Christmas has an added significance for Bangladeshi Christians as it is the only Christian feast that enjoys a public holiday and is popular with all faiths and ethnic groups.

The capital, Dhaka, is home to the largest number of Christians, both Bengali and indigenous peoples. Most moved to the bustling city from the provinces to study, find jobs or engage in business.

However, during Christmas holidays, many head back to their provinces to celebrate with family and friends.

Hotels, restaurants and convention centers in Dhaka hold numerous Christmas parties that attract both Bangladeshis and foreigners, including state officials and members of the diplomatic community. 

Christian groups organize Christmas fairs, carol competitions and other events. In cities and villages alike, Christians put up decorations and lights, and there are midnight Masses on Christmas Eve.

Father Paul Gomes, vicar-general of Rajshahi Diocese, told ucanews.com that seasonal reunions and festivities lift people's spirits.

"Christmas means putting behind the old and welcoming new," he said. "People wear new clothes, prepare good food and share their joy with others."

 

Christmas for the poor

Oblate Bishop Bejoy N. D'Cruze of Sylhet says Christmas festivities help many poor local people, including ethnic Khasia Catholics and tea plantation workers, to forget their pain and reinvigorate themselves.

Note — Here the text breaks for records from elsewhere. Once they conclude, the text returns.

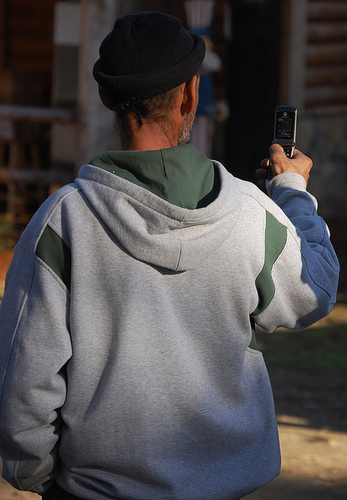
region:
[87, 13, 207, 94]
black hat on head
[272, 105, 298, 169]
cell phone in hand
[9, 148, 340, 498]
grey hooded sweat shirt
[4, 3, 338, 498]
man holding cell phone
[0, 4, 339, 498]
man wearing black hat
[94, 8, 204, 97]
black knit winter hat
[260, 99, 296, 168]
Man holding a cellphone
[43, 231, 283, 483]
man wearing a grey sweat shirt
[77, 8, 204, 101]
man wearing a black hat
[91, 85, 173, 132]
man with brown hair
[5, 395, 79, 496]
man hand in his pocket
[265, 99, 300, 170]
man looking a his cellphone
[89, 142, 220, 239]
green and gray hood on the sweater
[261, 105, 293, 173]
man making a phone call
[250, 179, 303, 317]
green stripe on the sweat shirt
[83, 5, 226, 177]
Head of a person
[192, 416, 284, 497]
Section of a sweater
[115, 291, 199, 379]
Section of a sweater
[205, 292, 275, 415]
Section of a sweater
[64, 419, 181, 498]
Section of a sweater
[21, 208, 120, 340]
Section of a sweater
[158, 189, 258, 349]
Section of a sweater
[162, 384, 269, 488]
Section of a sweater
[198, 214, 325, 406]
Section of a sweater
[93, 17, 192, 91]
A hat in the photo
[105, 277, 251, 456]
A gray hoodie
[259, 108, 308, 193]
A mobile phone in the hand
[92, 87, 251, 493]
A man in the photo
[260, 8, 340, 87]
Building in the background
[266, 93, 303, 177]
A man holding a cellphone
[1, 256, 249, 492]
A man with one hand in the pocket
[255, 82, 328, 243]
A man holding a cellphone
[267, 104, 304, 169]
A black and gray cellphone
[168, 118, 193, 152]
Beard on the man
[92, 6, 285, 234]
a man wearing a black beanie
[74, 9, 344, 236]
a man looking at phone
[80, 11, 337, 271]
a man looking at cell phone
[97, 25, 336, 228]
a man looking at flip phone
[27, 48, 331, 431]
a man wearing a jacket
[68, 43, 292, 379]
a man standing otuside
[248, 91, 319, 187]
a hand holding a cell phone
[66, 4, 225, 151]
a man wearing a blue beanie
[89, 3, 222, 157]
a bearded man wearing a blue beanie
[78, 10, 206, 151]
black hat on the man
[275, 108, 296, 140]
screen on the cell phone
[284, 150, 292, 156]
button on the cell phone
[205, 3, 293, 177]
door on the building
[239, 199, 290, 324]
stripe on the jacket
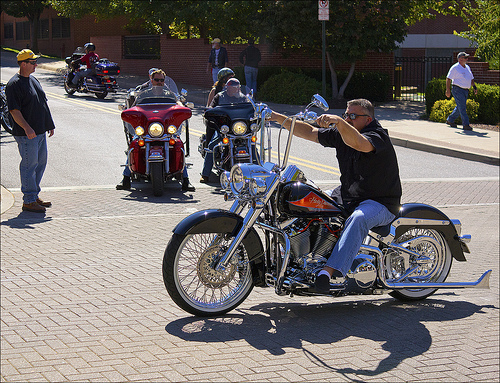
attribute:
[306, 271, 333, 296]
shoes — white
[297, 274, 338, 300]
shoes — black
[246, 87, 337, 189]
handles — chrome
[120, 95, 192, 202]
motorcycle — red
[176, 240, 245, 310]
rim — chrome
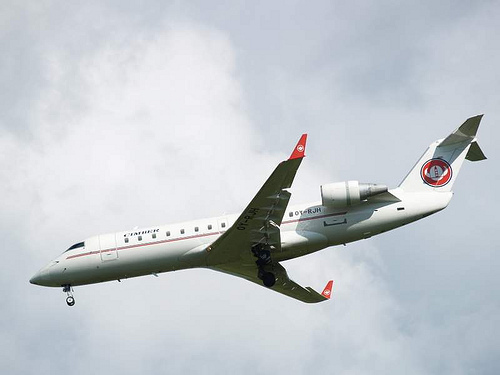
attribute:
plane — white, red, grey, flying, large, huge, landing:
[64, 114, 474, 311]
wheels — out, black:
[250, 246, 288, 295]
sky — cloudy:
[205, 17, 353, 77]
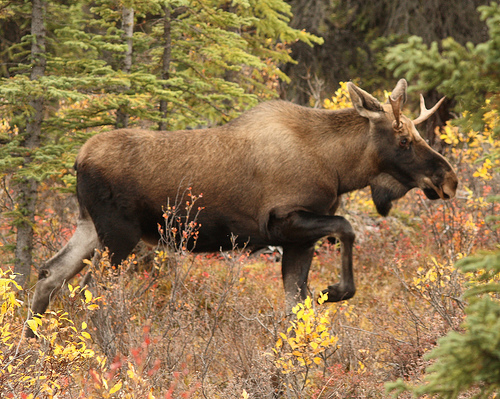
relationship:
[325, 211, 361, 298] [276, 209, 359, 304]
joints on leg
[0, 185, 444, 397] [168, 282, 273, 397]
leaves among bare branches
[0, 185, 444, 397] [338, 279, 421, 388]
leaves among bare branches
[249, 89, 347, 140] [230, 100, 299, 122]
hump on hump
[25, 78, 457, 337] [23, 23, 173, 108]
elk in forest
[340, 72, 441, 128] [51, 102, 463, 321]
horns on moose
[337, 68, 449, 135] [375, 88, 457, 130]
elk has antlers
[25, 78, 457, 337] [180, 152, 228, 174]
elk with fur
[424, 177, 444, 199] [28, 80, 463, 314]
mouth on a moose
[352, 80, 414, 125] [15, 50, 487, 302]
ears on a moose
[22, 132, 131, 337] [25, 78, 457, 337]
hindquarters of a elk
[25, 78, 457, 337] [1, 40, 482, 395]
elk in area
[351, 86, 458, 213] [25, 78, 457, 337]
head of elk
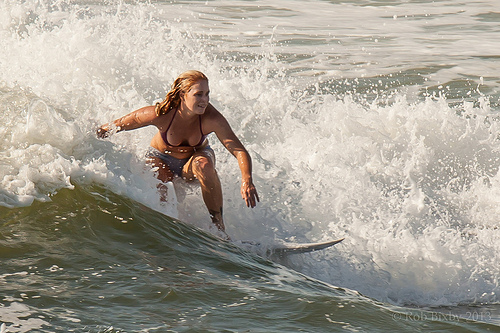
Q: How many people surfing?
A: One.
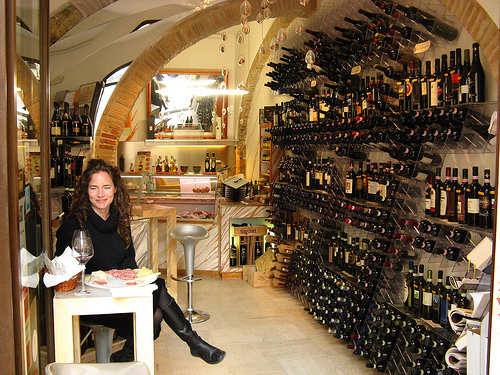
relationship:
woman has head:
[56, 160, 226, 365] [83, 163, 117, 211]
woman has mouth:
[56, 160, 226, 365] [95, 198, 110, 203]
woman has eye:
[56, 160, 226, 365] [88, 186, 99, 191]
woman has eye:
[56, 160, 226, 365] [104, 186, 111, 190]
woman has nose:
[56, 160, 226, 365] [97, 186, 105, 199]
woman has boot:
[56, 160, 226, 365] [161, 297, 226, 364]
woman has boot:
[56, 160, 226, 365] [110, 335, 134, 361]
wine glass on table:
[71, 229, 97, 298] [53, 274, 156, 375]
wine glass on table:
[71, 229, 89, 283] [53, 274, 156, 375]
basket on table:
[41, 266, 80, 292] [53, 274, 156, 375]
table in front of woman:
[53, 274, 156, 375] [56, 160, 226, 365]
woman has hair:
[56, 160, 226, 365] [63, 159, 132, 251]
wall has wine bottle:
[234, 0, 498, 375] [413, 16, 459, 42]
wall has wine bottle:
[234, 0, 498, 375] [467, 43, 484, 102]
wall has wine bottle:
[234, 0, 498, 375] [345, 161, 357, 200]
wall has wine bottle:
[234, 0, 498, 375] [402, 260, 413, 312]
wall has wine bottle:
[234, 0, 498, 375] [421, 271, 436, 321]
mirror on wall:
[145, 69, 229, 140] [50, 34, 235, 212]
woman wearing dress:
[56, 160, 226, 365] [54, 207, 165, 336]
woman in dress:
[56, 160, 226, 365] [54, 207, 165, 336]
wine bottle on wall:
[413, 16, 459, 42] [234, 0, 498, 375]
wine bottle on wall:
[467, 43, 484, 102] [234, 0, 498, 375]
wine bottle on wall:
[345, 161, 357, 200] [234, 0, 498, 375]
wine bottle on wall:
[402, 260, 413, 312] [234, 0, 498, 375]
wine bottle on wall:
[421, 271, 436, 321] [234, 0, 498, 375]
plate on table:
[83, 269, 158, 290] [53, 274, 156, 375]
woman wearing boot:
[56, 160, 226, 365] [161, 297, 226, 364]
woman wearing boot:
[56, 160, 226, 365] [110, 335, 134, 361]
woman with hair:
[56, 160, 226, 365] [63, 159, 132, 251]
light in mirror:
[154, 87, 249, 98] [145, 69, 229, 140]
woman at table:
[56, 160, 226, 365] [53, 274, 156, 375]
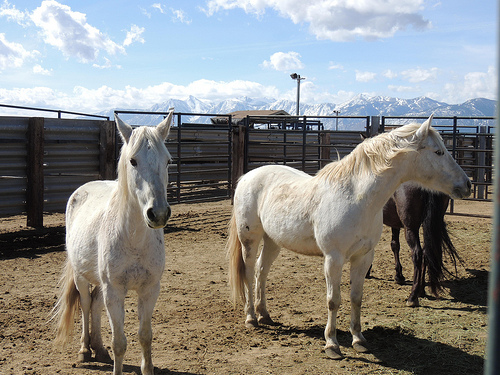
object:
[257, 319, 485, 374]
shadow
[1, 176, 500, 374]
ground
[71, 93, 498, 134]
mountains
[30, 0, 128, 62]
cloud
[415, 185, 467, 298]
tail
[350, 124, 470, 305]
horse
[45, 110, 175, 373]
horse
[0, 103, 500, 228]
fence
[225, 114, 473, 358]
white horses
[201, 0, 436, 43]
cloud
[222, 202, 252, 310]
tail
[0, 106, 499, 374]
corral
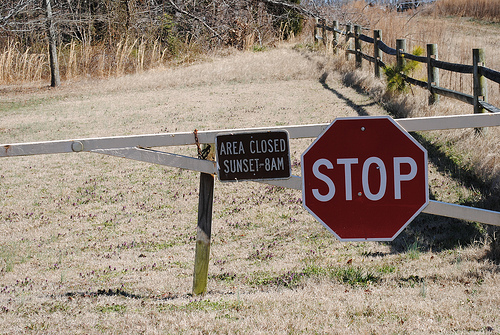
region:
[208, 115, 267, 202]
Black sign on railing.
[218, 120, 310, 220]
White writing on black sign.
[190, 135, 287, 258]
Sign says area closed sunset-8am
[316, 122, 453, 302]
Stop sign next to black sign.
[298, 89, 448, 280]
Stop sign is red.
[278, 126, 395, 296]
Sign says STOP in white writing.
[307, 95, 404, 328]
Sign has 8 sides.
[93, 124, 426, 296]
Chain around white railing.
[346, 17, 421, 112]
Wood fence on the right side.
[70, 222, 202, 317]
Grass is mostly dry and tan.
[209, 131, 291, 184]
AREA CLOSED SIGN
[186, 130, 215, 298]
POST ATTACHED TO GATE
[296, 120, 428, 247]
MOUNTED STOP SIGN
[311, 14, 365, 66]
GREY WOODEN FENCE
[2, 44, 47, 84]
TALL DRY TAN GRASS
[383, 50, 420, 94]
YOUNG PINE TREE NEAR FENCE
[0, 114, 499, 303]
GATE FOR PASTURE AREA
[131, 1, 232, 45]
DRY FALLEN TREES AND BRANCHES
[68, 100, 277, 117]
TAN DRIED GRASS IN AREA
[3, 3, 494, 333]
CLOSED PARK RECREATION AREA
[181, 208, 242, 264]
white paint on post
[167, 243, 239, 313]
yellow part on the post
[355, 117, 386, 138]
small screw in the sign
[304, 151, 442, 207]
white words on the sign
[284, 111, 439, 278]
red sign on the post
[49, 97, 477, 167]
long white post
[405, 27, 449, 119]
brown wooden post in the field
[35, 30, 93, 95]
tall gray tree trunk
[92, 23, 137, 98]
tall brown bushes in the field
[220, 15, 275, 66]
large brown stump in the ground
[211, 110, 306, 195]
A closed road sign.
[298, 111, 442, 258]
A red stop sign on a fence.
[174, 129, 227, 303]
A pole holding up a sign.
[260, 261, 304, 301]
A patch of dry grass.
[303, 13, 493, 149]
A long wooden fence.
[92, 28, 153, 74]
Wild brush growing on the side of a road.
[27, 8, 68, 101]
A long tree trunk.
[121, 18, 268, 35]
Lots of wild trees and plants.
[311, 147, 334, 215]
A large s on a stop sign.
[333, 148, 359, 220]
A large t on a stop sign.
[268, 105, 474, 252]
A red and white stop sign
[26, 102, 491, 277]
The fence is white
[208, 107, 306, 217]
The sign is black and white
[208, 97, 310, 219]
The sign reads Area Closed Sunset- 8AM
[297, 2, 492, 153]
A brown wooden fence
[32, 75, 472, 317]
Brown, dead grass in the enclosed area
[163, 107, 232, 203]
A chain connects the fence and a wooden post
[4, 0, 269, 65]
Trees and dry brush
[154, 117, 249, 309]
The bottom of the post is yellow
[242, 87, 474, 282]
The stop sign is bolted to the fence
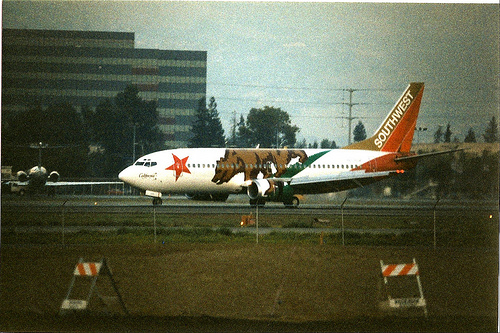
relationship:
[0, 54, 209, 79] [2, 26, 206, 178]
floor of office building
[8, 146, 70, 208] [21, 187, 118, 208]
plane on runway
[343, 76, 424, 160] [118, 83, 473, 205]
tail on plane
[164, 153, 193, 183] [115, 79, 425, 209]
star on plane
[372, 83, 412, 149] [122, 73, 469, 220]
letters on plane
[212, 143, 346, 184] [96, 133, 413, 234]
bear on plane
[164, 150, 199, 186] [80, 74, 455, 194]
star on plane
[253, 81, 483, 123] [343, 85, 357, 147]
three lines on power pole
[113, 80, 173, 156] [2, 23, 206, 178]
trees in front of office building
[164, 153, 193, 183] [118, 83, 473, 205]
star on plane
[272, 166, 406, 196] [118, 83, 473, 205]
wing on side of plane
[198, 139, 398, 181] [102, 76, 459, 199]
windows on side of plane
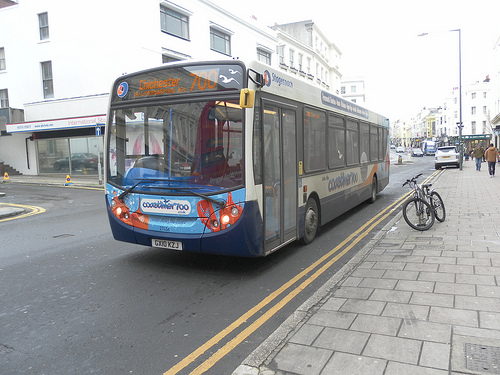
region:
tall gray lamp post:
[455, 28, 468, 170]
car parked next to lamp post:
[433, 145, 460, 170]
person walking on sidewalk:
[482, 142, 499, 174]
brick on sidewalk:
[310, 327, 370, 358]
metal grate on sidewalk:
[462, 342, 499, 373]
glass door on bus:
[259, 101, 301, 248]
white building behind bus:
[0, 0, 278, 180]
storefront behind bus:
[0, 90, 111, 177]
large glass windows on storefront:
[33, 136, 72, 178]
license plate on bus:
[149, 237, 183, 253]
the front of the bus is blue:
[85, 44, 325, 279]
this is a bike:
[390, 158, 472, 283]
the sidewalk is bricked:
[382, 287, 487, 354]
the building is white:
[42, 31, 214, 205]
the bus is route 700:
[105, 67, 252, 108]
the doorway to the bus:
[231, 68, 333, 260]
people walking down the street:
[436, 129, 498, 197]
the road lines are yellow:
[224, 308, 301, 347]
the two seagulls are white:
[209, 63, 250, 95]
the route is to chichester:
[124, 66, 201, 104]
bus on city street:
[93, 52, 395, 294]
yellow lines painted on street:
[210, 283, 290, 337]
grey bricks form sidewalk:
[350, 265, 455, 335]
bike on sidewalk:
[397, 163, 449, 240]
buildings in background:
[322, 6, 470, 129]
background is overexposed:
[397, 103, 487, 128]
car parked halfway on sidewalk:
[425, 141, 461, 176]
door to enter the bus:
[245, 84, 310, 246]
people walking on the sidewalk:
[466, 132, 496, 176]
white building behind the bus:
[7, 5, 350, 203]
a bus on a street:
[82, 44, 402, 268]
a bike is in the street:
[381, 167, 456, 247]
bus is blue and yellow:
[80, 42, 404, 267]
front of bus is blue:
[91, 48, 271, 272]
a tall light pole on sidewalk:
[407, 11, 472, 175]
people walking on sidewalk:
[458, 135, 498, 176]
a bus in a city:
[1, 10, 498, 307]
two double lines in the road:
[155, 255, 330, 373]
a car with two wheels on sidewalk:
[427, 137, 468, 175]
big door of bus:
[240, 91, 312, 258]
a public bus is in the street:
[103, 56, 390, 265]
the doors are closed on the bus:
[256, 95, 304, 255]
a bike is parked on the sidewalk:
[396, 170, 450, 236]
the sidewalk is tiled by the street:
[290, 160, 495, 374]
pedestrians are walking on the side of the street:
[394, 117, 499, 169]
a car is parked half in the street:
[431, 142, 463, 173]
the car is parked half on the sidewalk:
[429, 142, 464, 177]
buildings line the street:
[290, 67, 499, 169]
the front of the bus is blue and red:
[101, 72, 265, 265]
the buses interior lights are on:
[181, 94, 309, 144]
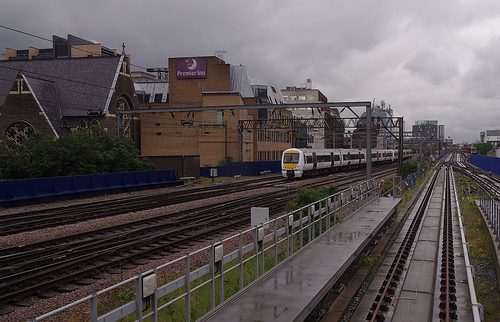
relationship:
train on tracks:
[275, 143, 416, 183] [3, 152, 398, 321]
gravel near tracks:
[2, 172, 278, 251] [3, 152, 398, 321]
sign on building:
[173, 56, 210, 81] [137, 56, 309, 179]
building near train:
[137, 56, 309, 179] [275, 143, 416, 183]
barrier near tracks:
[3, 166, 180, 204] [3, 152, 398, 321]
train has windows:
[275, 143, 416, 183] [304, 153, 341, 164]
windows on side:
[304, 153, 341, 164] [300, 149, 393, 175]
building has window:
[0, 50, 131, 156] [3, 120, 39, 161]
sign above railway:
[173, 56, 210, 81] [3, 152, 398, 321]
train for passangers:
[275, 143, 416, 183] [279, 147, 410, 180]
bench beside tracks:
[183, 194, 405, 321] [3, 152, 398, 321]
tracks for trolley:
[361, 150, 495, 316] [454, 143, 478, 159]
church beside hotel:
[0, 50, 131, 156] [137, 56, 309, 179]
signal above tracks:
[114, 107, 406, 183] [3, 152, 398, 321]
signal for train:
[114, 107, 406, 183] [275, 143, 416, 183]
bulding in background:
[137, 56, 309, 179] [2, 2, 499, 167]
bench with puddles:
[183, 194, 405, 321] [326, 208, 388, 249]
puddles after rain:
[326, 208, 388, 249] [4, 5, 498, 151]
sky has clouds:
[3, 2, 499, 130] [298, 7, 490, 102]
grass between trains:
[85, 214, 309, 314] [280, 135, 489, 182]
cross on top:
[119, 39, 130, 57] [3, 53, 137, 65]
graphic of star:
[173, 56, 210, 81] [182, 56, 193, 66]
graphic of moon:
[173, 56, 210, 81] [187, 58, 200, 70]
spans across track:
[114, 107, 406, 183] [3, 152, 398, 321]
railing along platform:
[49, 174, 383, 321] [183, 194, 405, 321]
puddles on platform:
[326, 208, 388, 249] [183, 194, 405, 321]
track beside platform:
[361, 150, 495, 316] [183, 194, 405, 321]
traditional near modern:
[3, 152, 398, 321] [361, 150, 495, 316]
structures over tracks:
[114, 107, 406, 183] [3, 152, 398, 321]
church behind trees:
[0, 50, 131, 156] [0, 130, 140, 177]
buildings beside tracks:
[2, 45, 445, 162] [3, 152, 398, 321]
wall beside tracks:
[3, 158, 282, 206] [3, 152, 398, 321]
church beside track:
[0, 50, 131, 156] [3, 152, 398, 321]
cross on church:
[119, 39, 130, 57] [0, 50, 131, 156]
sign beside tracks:
[207, 166, 221, 184] [3, 152, 398, 321]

"Poor Christians put aside their life of suffering to celebrate the birth of Jesus," Bishop D'Cruze told ucanews.com.

A shortage of priests meant that about 30 percent of Catholics would not be able to attend a Mass on Christmas Day, so they would have special prayers instead, the bishop added.

To help cope with the winter chill, blankets had been distributed.

For Catholics in Chittagong Archdiocese, Christmas is overlapping with preparations for the celebration early in 2019 of 500 years since the arrival of the Catholic faith in what was then East Bengal, now Bangladesh.

This jubilee will be a special occasion to renew faith in Christ by thanking early missionaries and others who were martyred, said Archbishop Moses M. Costa of Chittagong.

Bishop Sourav Folia of the Protestant Church of Bangladesh said for both Bengali and indigenous Christians, Christmas blended cultural and religious fervor.

Subodh Baskey, an ethnic Santal Catholic from Dinajpur Diocese, echoed this sentiment.

"Since Vatican Council II, Churches had made efforts towards 'inculturization' of traditional customs," Baskey told ucanews.com. "As a result, Santals have Sohorai and Baha — harvest and spring festivals — merged with Christmas and Easter Sunday."

However, he laments that due to merging, some traditional festivals have lost their original character.

Bangladesh is to hold a parliamentary election on Dec. 30. Campaigning has already triggered political violence, including deaths, and sparked panic among minorities, including Christians.

Jibon D. Das, regional director of Catholic charity Caritas Khulna in southern Bangladesh, told ucanews.com that security fears meant many people would be less likely to engage in Christmas-related travel.